Jarhead, c'est le digne héritier de
Full Metal Jacket.
J'ai longtemps été gêné par les films qui tentaient de singer, d'égaler, voire de dépasser le cinéma de Stanley Kubrick. Sam Mendes - qui avait d'ailleurs dédié
American Beauty au "Dr. Bill"& à "Alice" - parvient toutefois à proposer l'un des meilleurs films de guerre de ces dernières années, tout en rendant hommage, de manière moderne et intelligente, au
maestro.
Les séquences se déroulant à proximité des puits de pétrole en feu sont non seulement d'une beauté hallucinante mais d'un réalisme effroyable (la cinématographie est signée Roger Deakins).
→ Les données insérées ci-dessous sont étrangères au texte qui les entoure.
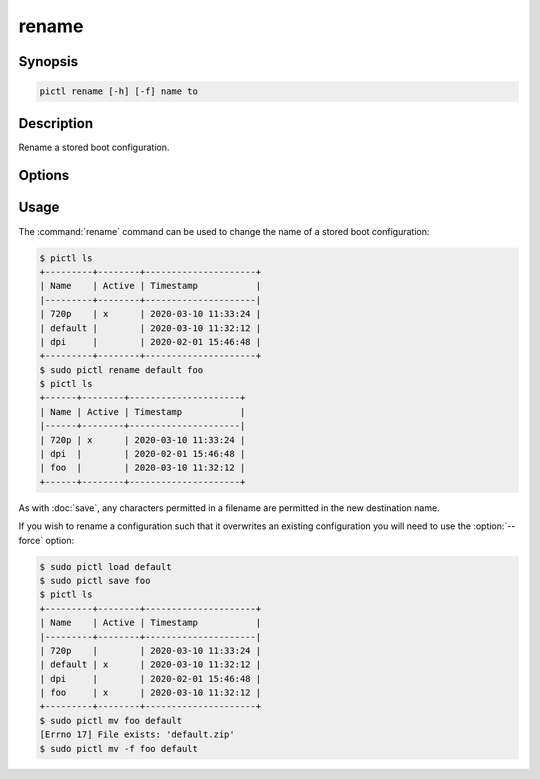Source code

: ======
rename
======

.. program:: pictl-rename


Synopsis
========

.. code-block:: text

    pictl rename [-h] [-f] name to


Description
===========

Rename a stored boot configuration.


Options
=======

.. option:: name

    The name of the boot configuration to rename.

.. option:: to

    The new name of the boot configuration.

.. option:: -h, --help

    Show a brief help page for the command.

.. option:: -f, --force

    Overwrite the target configuration, if it exists.


Usage
=====

The :command:`rename` command can be used to change the name of a stored boot
configuration:

.. code-block:: console

    $ pictl ls
    +---------+--------+---------------------+
    | Name    | Active | Timestamp           |
    |---------+--------+---------------------|
    | 720p    | x      | 2020-03-10 11:33:24 |
    | default |        | 2020-03-10 11:32:12 |
    | dpi     |        | 2020-02-01 15:46:48 |
    +---------+--------+---------------------+
    $ sudo pictl rename default foo
    $ pictl ls
    +------+--------+---------------------+
    | Name | Active | Timestamp           |
    |------+--------+---------------------|
    | 720p | x      | 2020-03-10 11:33:24 |
    | dpi  |        | 2020-02-01 15:46:48 |
    | foo  |        | 2020-03-10 11:32:12 |
    +------+--------+---------------------+

As with :doc:`save`, any characters permitted in a filename are permitted in
the new destination name.

If you wish to rename a configuration such that it overwrites an existing
configuration you will need to use the :option:`--force` option:

.. code-block:: console

    $ sudo pictl load default
    $ sudo pictl save foo
    $ pictl ls
    +---------+--------+---------------------+
    | Name    | Active | Timestamp           |
    |---------+--------+---------------------|
    | 720p    |        | 2020-03-10 11:33:24 |
    | default | x      | 2020-03-10 11:32:12 |
    | dpi     |        | 2020-02-01 15:46:48 |
    | foo     | x      | 2020-03-10 11:32:12 |
    +---------+--------+---------------------+
    $ sudo pictl mv foo default
    [Errno 17] File exists: 'default.zip'
    $ sudo pictl mv -f foo default
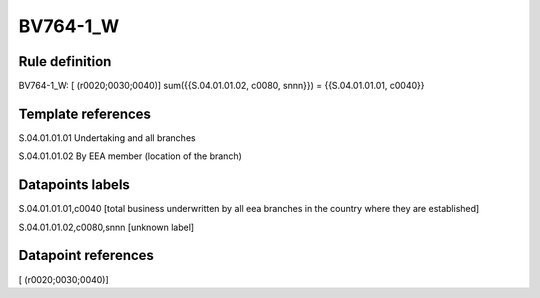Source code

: =========
BV764-1_W
=========

Rule definition
---------------

BV764-1_W: [ (r0020;0030;0040)] sum({{S.04.01.01.02, c0080, snnn}}) = {{S.04.01.01.01, c0040}}


Template references
-------------------

S.04.01.01.01 Undertaking and all branches

S.04.01.01.02 By EEA member (location of the branch)


Datapoints labels
-----------------

S.04.01.01.01,c0040 [total business underwritten by all eea branches in the country where they are established]

S.04.01.01.02,c0080,snnn [unknown label]


Datapoint references
--------------------

[ (r0020;0030;0040)]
Quand au fond de l'histoire, cette frustration due à l'attente qui se révèle plus terrible et angoissante que la possibilité d'une attaque ennemie (qui ne viendra donc jamais), Mendes la traite de superbe manière, avec pour point culminant, la conquête avortée d'une tour de contrôle par deux snipers...
Puis le réalisateur va plus loin, et, à la manière d'un Cimino (
Deer Hunter) ou d'un Stone (B
orn on the Fourth of July) exporte ce malaise jusqu'au retour en terre américaine, où la vie n'est plus la même, car, comme le souligne le titre français (un peu trop explicite, sans doute), si les
Marines sont rentrés, leur innocence, elle, demeurera à jamais, en terre d'Irak.